[Document section]
::::

This article is written by a student writer from the Her Campus at Bucknell chapter.

Philosophers have asked, “If a tree falls in a forest and no one is around to hear it, does it make a sound?”  Although collegiettes everywhere are dying to find out the answer to this complex question, there is one question that is even more pressing in a Bucknell girl’s mind.  The question goes something like: “If I ordered a BBQ bacon cheddar pizza from Pizza Phi and cheesy bread from Dominos in the same night and I choose to deny it, did it really happen?”  This thought typically pops into a Bucknell girl’s mind in between hitting the snooze button and reaching for the container of Advil.  If you choose to deny that it happened, you must get rid of all evidence.  No, I am not talking about getting rid of the pizza boxes.  I am talking about deleting the most permanent form of evidence: the texts you sent about it.  Unfortunately, texts serve as a permanent record that reminds us of all the things we wish never happened.   For Bucknell girls, these texts usually fall under one of three categories: food, boys, and mistakes.

::::

[Task description]
Continue the Her Campus article about the texts Bucknell girls wish they could delete, starting right after its last sentence.

[Supplied data]
::::

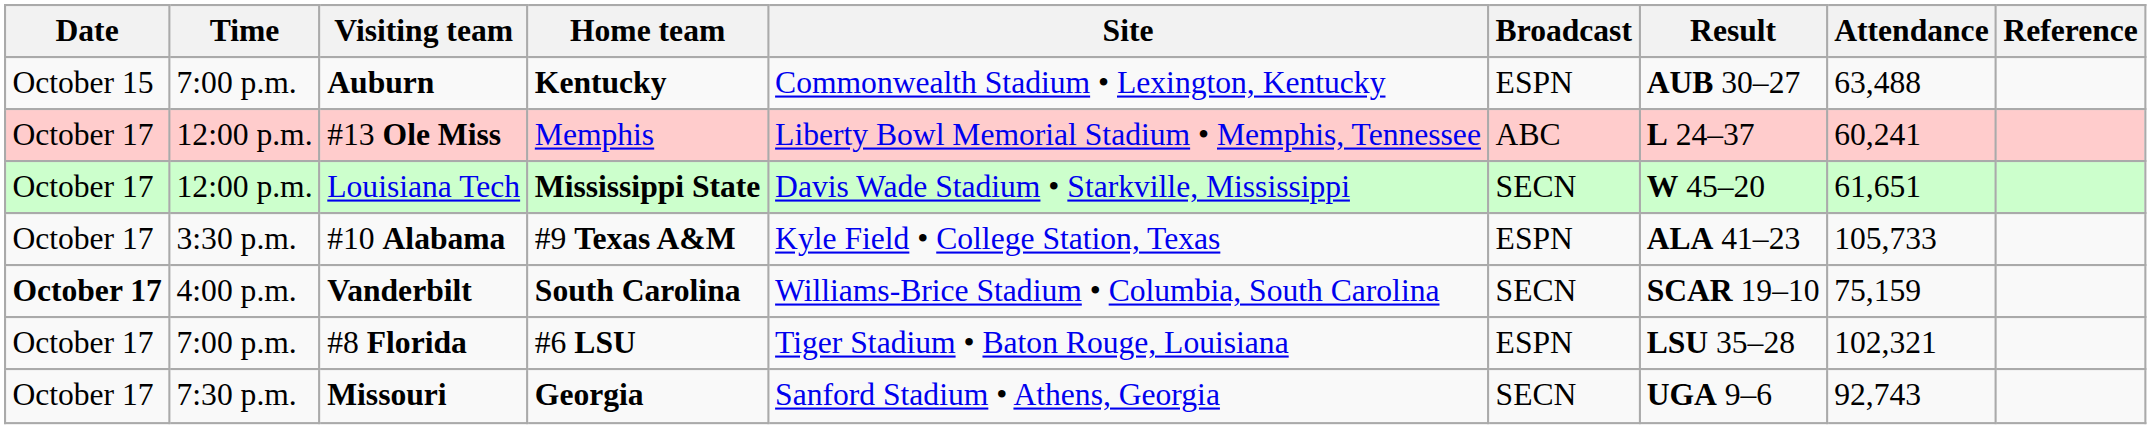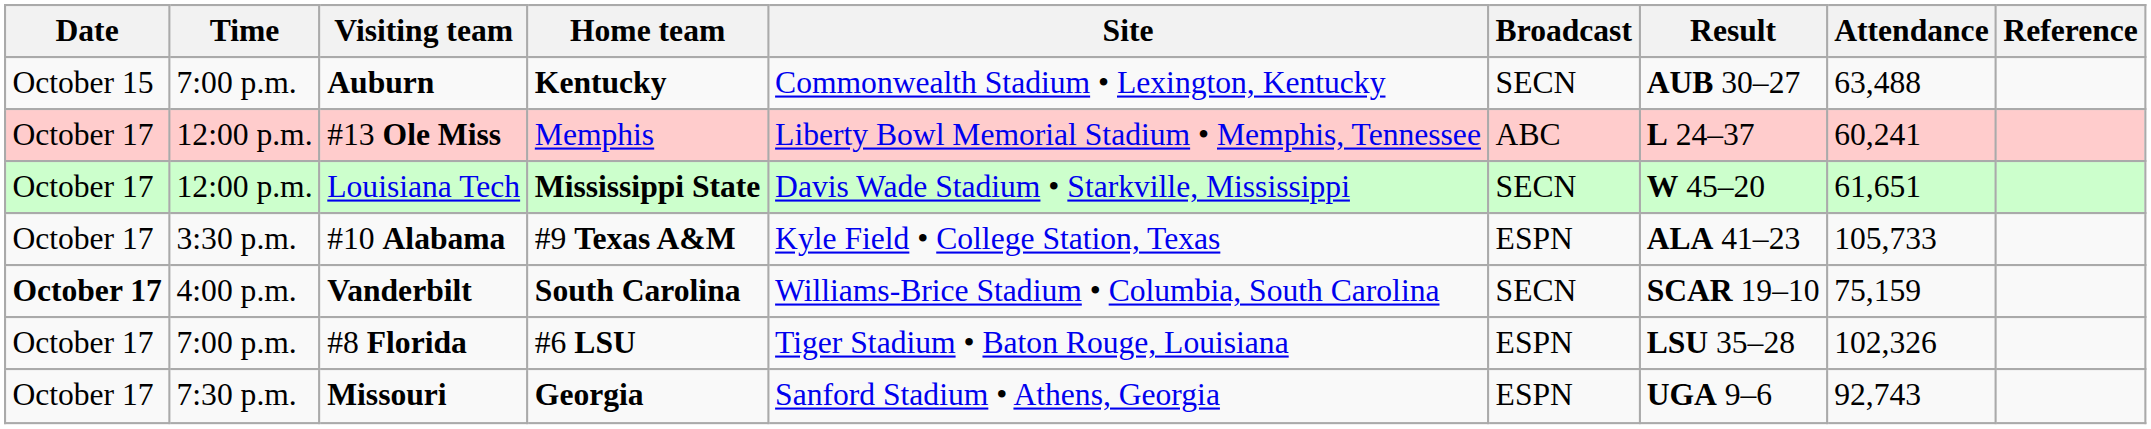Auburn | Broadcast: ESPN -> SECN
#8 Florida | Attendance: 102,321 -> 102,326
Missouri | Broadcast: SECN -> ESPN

::::

[Result of this exercise]
If you or one of your friends goes and gets food, the evidence will be all of your phone.  Maybe this is because getting all your friends together to eat takes a lot of planning.  After all, eating a large pizza alone is just sad.  Eating a large pizza with friends?   We call that bonding.  When I asked Bucknellians to send me some of their texts from last night, they proved to me just how prominent food is in their nighttime extravaganzas. 

Here are just a few examples of what was sent in:

  • (610): You told the waitress at Zelda’s that the mozzarella sticks were not cheesy enough and you demanded cheesier ones or you were going to the Flying Bison instead…
  • (917): Are you awake….
    (917): Do you want pizza????
    5 minutes later
    (917): I’m taking your silence as a yes, meet you at your room in 5.
    (917): PS: Can I borrow $12.68???
  • (908): Come back to the room. I ordered cheesy bread and I didn’t have a friend so the Dominos man is enjoying it with me.  I am wearing his hat.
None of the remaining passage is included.